Published: 28 February 2018

710px-Mohammed bin salman

Crown Prince Mohammed bin Salman marks the end of an older era and the beginning of a new epoch. (Photo: Wikimedia Commons)

By Mattha Busby

Saudi Arabia’s Crown Prince, who spearheaded the kingdom’s controversial anti-corruption purge last November, compared the measure to chemotherapy since it was necessary to heal the country and help balance the budget, The Washington Post reported on Wednesday.

The three-month Saudi corruption investigation was ordered by King Salman and never resulted in any charges or trials but with the recuperation of more than US $100 billion, according to Saudi estimates.

“You have a body that has cancer everywhere, the cancer of corruption,” said Mohammed bin Salman, in an interview with The Washington Post. “You need to have chemo, the shock of chemo, or the cancer will eat the body.”

Authorities locked up more than 300 wealthy Saudis, including several princes, in luxury hotels such as the Riyadh Ritz-Carlton, while financial forensic examiners vetted their affairs.

Most of them then reached financial settlements with the authorities before they were released.
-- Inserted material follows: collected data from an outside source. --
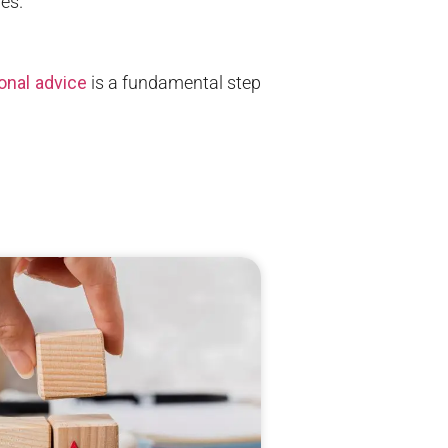
nes.
onal advice
is a fundamental step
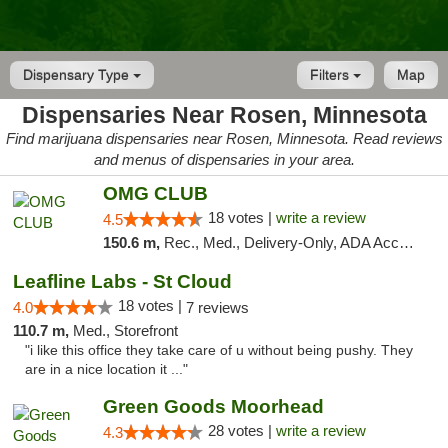
Dispensary Type
Filters
Map
Dispensaries Near Rosen, Minnesota
Find marijuana dispensaries near Rosen, Minnesota. Read reviews
and menus of dispensaries in your area.
OMG CLUB
18 votes |
write a review
4.5
150.6 m,
Rec., Med., Delivery-Only, ADA Access, Member Application Required, Debit Card
Leafline Labs - St Cloud
18 votes |
4.0
7 reviews
110.7 m,
Med., Storefront
"i like this office they take care of u without being pushy. They
are in a nice location it ..."
Green Goods Moorhead
28 votes |
write a review
4.3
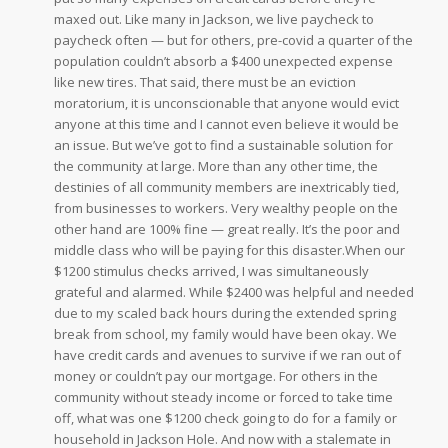
maxed out. Like many in Jackson, we live paycheck to
paycheck often — but for others, pre-covid a quarter of the
population couldn’t absorb a $400 unexpected expense
like new tires. That said, there must be an eviction
moratorium, it is unconscionable that anyone would evict
anyone at this time and I cannot even believe it would be
an issue. But we’ve got to find a sustainable solution for
the community at large. More than any other time, the
destinies of all community members are inextricably tied,
from businesses to workers. Very wealthy people on the
other hand are 100% fine — great really. It’s the poor and
middle class who will be paying for this disaster.When our
$1200 stimulus checks arrived, I was simultaneously
grateful and alarmed. While $2400 was helpful and needed
due to my scaled back hours during the extended spring
break from school, my family would have been okay. We
have credit cards and avenues to survive if we ran out of
money or couldn’t pay our mortgage. For others in the
community without steady income or forced to take time
off, what was one $1200 check going to do for a family or
household in Jackson Hole. And now with a stalemate in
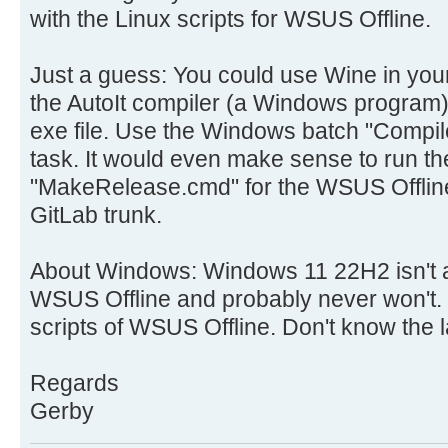
with the Linux scripts for WSUS Offline.
Just a guess: You could use Wine in you
the AutoIt compiler (a Windows program)
exe file. Use the Windows batch "Compile
task. It would even make sense to run the
"MakeRelease.cmd" for the WSUS Offline
GitLab trunk.
About Windows: Windows 11 22H2 isn't a
WSUS Offline and probably never won't. 
scripts of WSUS Offline. Don't know the la
Regards
Gerby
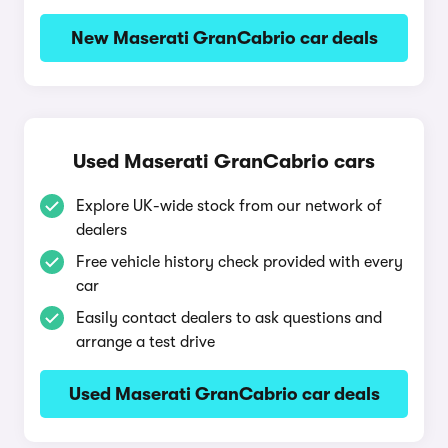
New Maserati GranCabrio car deals
Used Maserati GranCabrio cars
Explore UK-wide stock from our network of
dealers
Free vehicle history check provided with every
car
Easily contact dealers to ask questions and
arrange a test drive
Used Maserati GranCabrio car deals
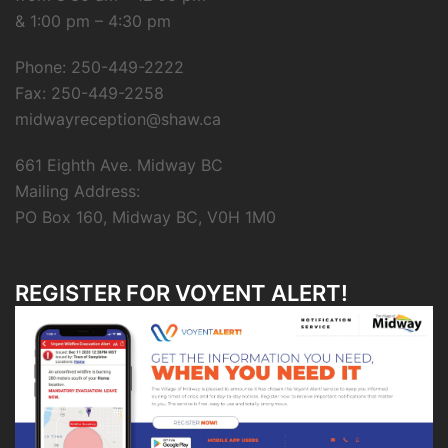
& 1:00 pm – 4:30 pm
Phone: 250-449-2222
Fax: 250-449-2258
midwayreception@shaw.ca
661 Eighth Ave. Midway BC
Mailing Address:
PO Box 160, Midway BC, V0H 1M0
REGISTER FOR VOYENT ALERT!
Reports said that some of them were told to hand over up to 70 percent of their wealth.

Since then, 56 of those initially detained are believed to have been jailed after failing to come to an agreement.

Precious few specific details surrounding the allegations made against those detained have been disclosed and some, including global investor Prince Alwaleed bin Talal, have continued to maintain their innocence.

Bin Salman described the anti-corruption putsch as shock therapy because looting and embezzlement prevented his country from meeting budget targets.      

Critics have decried the anti-corruption drive as a shakedown and a means for bin Salman to increase his own personal power and sideline opponents.

However, bin Salman’s supporters, that includes much of the growing youth population, applaud his reforms and occasionally compare his effort to tighten his grip on power to that of Abdul Aziz ibn Saud, the founder of modern Saudi Arabia.

But he dismissed this comparison. “You can’t create a new smartphone. Steve Jobs already did it. What we are trying to bring here is something new,” he told The Washington Post.

The 32-year-old heir, bin Salman, is also the driving force behind the reforms intended to modernize the kingdom’s cultural and political life.

Women are now visiting newly built gyms, attend sporting events and will be allowed to drive cars by June.